# B&W 18" HYBRID SUB



## Ultimateherts (Nov 13, 2006)

Saw this auction for a B&W Hybrid sub and it caught my eye. It looks quite interesting!!!


18" B&W Bowers & Wilkins hybrid by Robot Underground - eBay (item 220666736395 end time Jan-06-11 18:35:01 PST)


----------



## rommelrommel (Apr 11, 2007)

ROFL, seller refurbished...

I would suggest a bit of research on robot underground should anyone be considering buying that frankenmess.


----------



## Ultimateherts (Nov 13, 2006)

Yes I know they are not very reputable, but they do have some weird combinations!!!


----------



## Therum (Apr 18, 2009)

I agree. I bought a repair amp from their in house amp tech (Edwards-Electronics) after seeing their work and their lack of basic trouble shooting I would not trust them to repair anything. They also took 2 weeks to ship claiming that they could not find a box to put it in.  But hey, cant complain too much. An hour or so of work and Im almost done. Just need to find some substitutes for some obsolete transistors. :laugh:


----------



## Patrick Bateman (Sep 11, 2006)

Ultimateherts said:


> Saw this auction for a B&W Hybrid sub and it caught my eye. It looks quite interesting!!!
> 
> 
> 18" B&W Bowers & Wilkins hybrid by Robot Underground - eBay (item 220666736395 end time Jan-06-11 18:35:01 PST)


faital makes a great 18.
It costs more than twice as much, but it handles three thousand watts and has higher efficiency. And a warranty!

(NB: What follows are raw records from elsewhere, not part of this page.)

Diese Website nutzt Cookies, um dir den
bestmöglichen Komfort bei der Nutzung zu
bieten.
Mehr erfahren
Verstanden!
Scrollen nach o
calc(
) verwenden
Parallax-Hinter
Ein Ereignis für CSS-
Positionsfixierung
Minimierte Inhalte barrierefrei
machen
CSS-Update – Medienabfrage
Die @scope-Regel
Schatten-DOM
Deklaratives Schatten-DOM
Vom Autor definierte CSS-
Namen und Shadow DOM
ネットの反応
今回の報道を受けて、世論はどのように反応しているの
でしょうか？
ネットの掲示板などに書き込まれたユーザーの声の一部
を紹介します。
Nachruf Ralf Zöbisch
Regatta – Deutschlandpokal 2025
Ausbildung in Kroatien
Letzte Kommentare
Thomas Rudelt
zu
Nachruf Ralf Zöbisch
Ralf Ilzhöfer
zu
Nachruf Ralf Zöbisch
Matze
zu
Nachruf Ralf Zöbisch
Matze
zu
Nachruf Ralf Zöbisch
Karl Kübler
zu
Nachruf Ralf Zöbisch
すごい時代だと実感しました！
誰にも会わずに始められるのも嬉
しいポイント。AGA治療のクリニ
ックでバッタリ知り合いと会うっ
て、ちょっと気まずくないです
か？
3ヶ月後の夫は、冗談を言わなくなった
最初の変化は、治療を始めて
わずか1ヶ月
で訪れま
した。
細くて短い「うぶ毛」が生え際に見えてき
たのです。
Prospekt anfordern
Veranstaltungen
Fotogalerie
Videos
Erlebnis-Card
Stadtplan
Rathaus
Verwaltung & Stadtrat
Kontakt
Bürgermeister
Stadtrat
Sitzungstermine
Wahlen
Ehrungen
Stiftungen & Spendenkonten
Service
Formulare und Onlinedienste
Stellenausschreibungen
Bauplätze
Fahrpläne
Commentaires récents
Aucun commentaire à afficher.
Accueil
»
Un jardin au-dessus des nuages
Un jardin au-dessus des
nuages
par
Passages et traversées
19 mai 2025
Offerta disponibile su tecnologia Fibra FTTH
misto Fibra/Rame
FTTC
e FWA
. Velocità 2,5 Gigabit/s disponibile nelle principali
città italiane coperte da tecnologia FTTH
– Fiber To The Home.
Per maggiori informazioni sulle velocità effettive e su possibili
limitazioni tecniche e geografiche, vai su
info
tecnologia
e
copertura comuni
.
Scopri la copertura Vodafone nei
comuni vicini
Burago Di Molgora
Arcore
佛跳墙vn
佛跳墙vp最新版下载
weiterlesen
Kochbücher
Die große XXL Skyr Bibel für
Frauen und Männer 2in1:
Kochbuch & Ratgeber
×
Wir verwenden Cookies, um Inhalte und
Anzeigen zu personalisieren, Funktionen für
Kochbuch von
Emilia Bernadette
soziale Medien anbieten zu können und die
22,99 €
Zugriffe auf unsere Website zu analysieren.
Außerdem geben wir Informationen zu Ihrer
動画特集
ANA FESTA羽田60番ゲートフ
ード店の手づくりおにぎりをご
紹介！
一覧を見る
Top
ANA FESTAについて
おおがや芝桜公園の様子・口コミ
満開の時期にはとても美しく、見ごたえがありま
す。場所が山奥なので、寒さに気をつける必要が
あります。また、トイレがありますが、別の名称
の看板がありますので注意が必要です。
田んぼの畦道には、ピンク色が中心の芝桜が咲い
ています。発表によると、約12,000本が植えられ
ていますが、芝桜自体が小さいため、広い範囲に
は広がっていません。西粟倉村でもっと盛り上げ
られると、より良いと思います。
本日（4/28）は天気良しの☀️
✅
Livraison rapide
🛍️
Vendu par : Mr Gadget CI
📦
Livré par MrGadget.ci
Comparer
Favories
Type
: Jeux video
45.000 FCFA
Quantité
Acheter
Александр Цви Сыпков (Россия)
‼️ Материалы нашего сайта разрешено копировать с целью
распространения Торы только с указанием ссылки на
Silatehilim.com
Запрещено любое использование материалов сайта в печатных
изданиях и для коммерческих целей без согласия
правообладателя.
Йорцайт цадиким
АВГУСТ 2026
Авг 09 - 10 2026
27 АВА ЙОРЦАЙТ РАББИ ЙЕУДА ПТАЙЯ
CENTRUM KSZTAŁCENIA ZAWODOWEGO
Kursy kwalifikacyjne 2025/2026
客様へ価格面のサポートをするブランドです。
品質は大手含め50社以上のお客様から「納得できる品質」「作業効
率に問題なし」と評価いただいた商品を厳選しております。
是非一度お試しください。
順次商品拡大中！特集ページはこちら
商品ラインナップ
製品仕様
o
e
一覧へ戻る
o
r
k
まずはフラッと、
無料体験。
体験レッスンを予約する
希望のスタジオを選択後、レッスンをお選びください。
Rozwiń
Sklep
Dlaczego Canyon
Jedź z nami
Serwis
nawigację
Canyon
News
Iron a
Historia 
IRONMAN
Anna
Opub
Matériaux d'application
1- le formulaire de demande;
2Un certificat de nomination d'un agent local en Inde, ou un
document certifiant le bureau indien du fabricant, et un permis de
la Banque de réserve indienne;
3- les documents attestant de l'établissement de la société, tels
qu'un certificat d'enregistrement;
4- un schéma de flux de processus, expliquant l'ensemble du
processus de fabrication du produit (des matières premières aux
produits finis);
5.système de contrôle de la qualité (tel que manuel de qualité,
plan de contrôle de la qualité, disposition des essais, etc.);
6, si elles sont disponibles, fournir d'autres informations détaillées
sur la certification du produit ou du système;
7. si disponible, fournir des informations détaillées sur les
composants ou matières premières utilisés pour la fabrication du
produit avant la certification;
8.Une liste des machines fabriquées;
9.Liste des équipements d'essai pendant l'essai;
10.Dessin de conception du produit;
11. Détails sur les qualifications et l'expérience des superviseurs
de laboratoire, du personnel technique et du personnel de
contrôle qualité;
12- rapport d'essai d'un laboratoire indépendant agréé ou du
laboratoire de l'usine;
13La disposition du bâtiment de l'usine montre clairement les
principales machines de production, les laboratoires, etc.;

Faital Pro 18XL1500 18" High Power Subwoofer Speakers - Faital Pro 18XL1500 18" for ported bass reflex subwoofer speaker cabinets. Lightweight neodymium magnet - Faital Pro 18XL1500 3000 watt high efficiency woofer with a high 98dB SPL for all high p


----------



## TrickyRicky (Apr 5, 2009)

Hey they have Adire Audio rights. They want 50k for all rights of Adire Audio.


----------



## Jaredturp (Apr 30, 2010)

That Faital is a sweet sub!


----------